La Tunisie fête le 25 juillet 2013, le 56ème anniversaire de la proclamation de la République. Cette fête nationale a pris de l'envergure notamment après la révolution du 14 janvier 2011. Le 25 juillet 1957, l’Assemblée nationale constituante, suite à une réunion du bureau politique du parti de Bourguiba, le Néo-Destour, avait adopté à l’unanimité l’abolition du régime monarchique, proclamé l’État tunisien et attribuée à Bourguiba la charge de chef de l’État avec le titre de président de la République tunisienne.

 

Les Bourguibiens n’ont jamais désarmé et ils fondent leur espoir de retour sur l’échec annoncé des partisans d’Ennahda. En choisissant cette date, ils veulent rappeler au peuple tunisien les moments historiques qu'il regrette depuis la révolution islamique. Il n’est pas impossible que certains de leurs membres souhaitent faire le vide de personnalités qui ont été des opposants de toujours à Bourguiba et à Ben Ali. Les services de sécurité pléthoriques des deux dictateurs sont encore en place ou dans des réseaux dormants, attendant l’heure qui leur sera désignée. 

 

Ils estiment que le pays est en danger.
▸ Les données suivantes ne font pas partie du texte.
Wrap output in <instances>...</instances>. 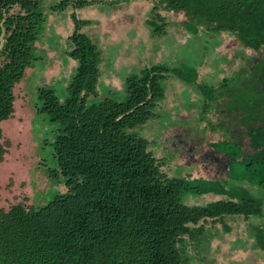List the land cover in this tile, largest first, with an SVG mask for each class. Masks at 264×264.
<instances>
[{
	"label": "trees",
	"instance_id": "obj_1",
	"mask_svg": "<svg viewBox=\"0 0 264 264\" xmlns=\"http://www.w3.org/2000/svg\"><path fill=\"white\" fill-rule=\"evenodd\" d=\"M49 1L0 0V35L5 30L0 50V124L13 114L15 84L43 59L36 43L45 30L47 11L96 5L110 14L120 0H58L52 5ZM155 2L145 20L151 35L165 33L167 22L160 11L181 14L191 34L200 27L207 33L230 32L258 56L235 82L225 80L222 89L197 85L205 99L204 111L217 103L228 119L213 125V132L223 130V139L209 144L228 159L226 179L167 177L161 172L163 162L148 150V141L127 132L156 118L164 80L173 76L195 84L197 71L161 63L144 67L125 79L122 100L104 97L90 104L100 78L101 51L81 31L92 21L72 13L74 30L66 39L67 57L76 67L66 96L60 101L55 89H37V113L58 126L49 175L62 181L66 191L39 209L16 204L0 210V264H185L181 245L185 237L194 239L202 233L201 224L226 216L262 215V199L227 183L245 182L264 189V0ZM236 128H242L249 150L232 137ZM3 153L0 145V158ZM190 194L228 200L189 206L184 198ZM256 241L264 251L262 229L256 230Z\"/></svg>",
	"mask_w": 264,
	"mask_h": 264
},
{
	"label": "rangeland",
	"instance_id": "obj_2",
	"mask_svg": "<svg viewBox=\"0 0 264 264\" xmlns=\"http://www.w3.org/2000/svg\"><path fill=\"white\" fill-rule=\"evenodd\" d=\"M155 3L120 0L110 14L96 5L83 10L69 6L60 13L47 11L45 30L36 43L43 59L26 69L22 80L15 84L13 114L0 124V145L4 150L0 158V210L7 211L16 204L39 209L66 191L62 181L49 175L58 126L37 113V89H55L60 101L66 96L76 67L67 57L70 47L66 39L74 30L72 13L92 21L81 31L101 51L100 78L96 96L88 100L90 104L104 97L122 100L125 79L144 67L161 63L172 67L186 65L197 71L195 84H185L173 76L164 80V98L157 104L156 118L127 132L148 141V150L163 162L161 172L167 177L226 179L228 159L214 152L209 144L223 139V130L216 128L213 132V125L228 119L217 103L212 102L204 111L205 99L197 85L222 89L225 80L235 82L240 72L248 69V62H256L258 56L230 32L213 34L200 27L197 34H191L184 27L186 17L181 14L160 11L167 22L165 33L160 37L151 35L145 20L150 18ZM240 131L242 128L233 129L232 137L237 136L247 151L248 139ZM237 186L262 199V215L248 219L226 216L222 221L201 224L202 233L194 239L185 237L181 245L187 258L185 264H264V251L256 241L257 229L264 234V189L245 182L227 183L230 188ZM217 200L228 198L213 194H190L184 198L189 206Z\"/></svg>",
	"mask_w": 264,
	"mask_h": 264
},
{
	"label": "water",
	"instance_id": "obj_3",
	"mask_svg": "<svg viewBox=\"0 0 264 264\" xmlns=\"http://www.w3.org/2000/svg\"><path fill=\"white\" fill-rule=\"evenodd\" d=\"M4 36H5V30L2 29V33L0 35V50L2 49V47H3L4 43H5Z\"/></svg>",
	"mask_w": 264,
	"mask_h": 264
}]
</instances>
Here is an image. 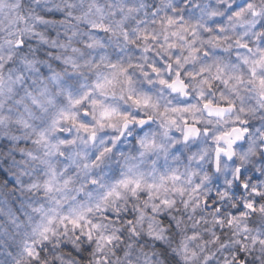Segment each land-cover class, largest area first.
I'll return each mask as SVG.
<instances>
[{"label":"clouds","instance_id":"clouds-1","mask_svg":"<svg viewBox=\"0 0 264 264\" xmlns=\"http://www.w3.org/2000/svg\"><path fill=\"white\" fill-rule=\"evenodd\" d=\"M0 264H264V0H0Z\"/></svg>","mask_w":264,"mask_h":264}]
</instances>
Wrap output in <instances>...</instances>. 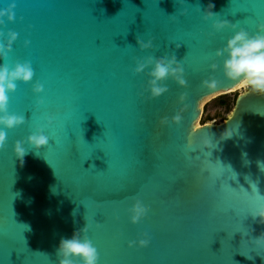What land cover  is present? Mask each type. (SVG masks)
<instances>
[{
	"label": "water",
	"instance_id": "1",
	"mask_svg": "<svg viewBox=\"0 0 264 264\" xmlns=\"http://www.w3.org/2000/svg\"><path fill=\"white\" fill-rule=\"evenodd\" d=\"M13 3L0 43L9 31L18 38L0 64L31 62L35 74L9 93V113L25 123L0 126V264H59L60 241L86 222L98 264H264V245L253 241L264 224L252 215L264 208V95L248 90L222 123L196 128L200 104L238 86L217 50L241 28L257 33L264 0H0V11ZM207 11L216 16L205 20ZM217 19L237 28L217 32ZM165 55L182 64L188 87L169 77V91L151 98V68L134 69ZM209 78L217 89L202 86ZM226 129L233 135L221 140ZM40 130L49 144L37 150L27 139ZM136 199L149 212L133 224Z\"/></svg>",
	"mask_w": 264,
	"mask_h": 264
},
{
	"label": "clouds",
	"instance_id": "2",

L’assassinat de l'opposant Chokri Belaïd avait provoqué une grave crise politique dans le pays. Avec l’élimination de Mohamed Brahmi, les rues de Tunis peuvent à nouveau s’enflammer avec un risque certain pour le pouvoir en place. Des manifestants se sont déjà rassemblés à Tunis, à l’avenue Bourguiba, et à Sidi Bouzid. Une opportunité pour les Bourguibiens de revenir à la une de l’actualité avec la certitude que l’armée n’a pas le pouvoir d’intervenir comme en Égypte, à moins qu’ils n’utilisent l’ancien chef d’État-Major, à la retraite, comme faire valoir.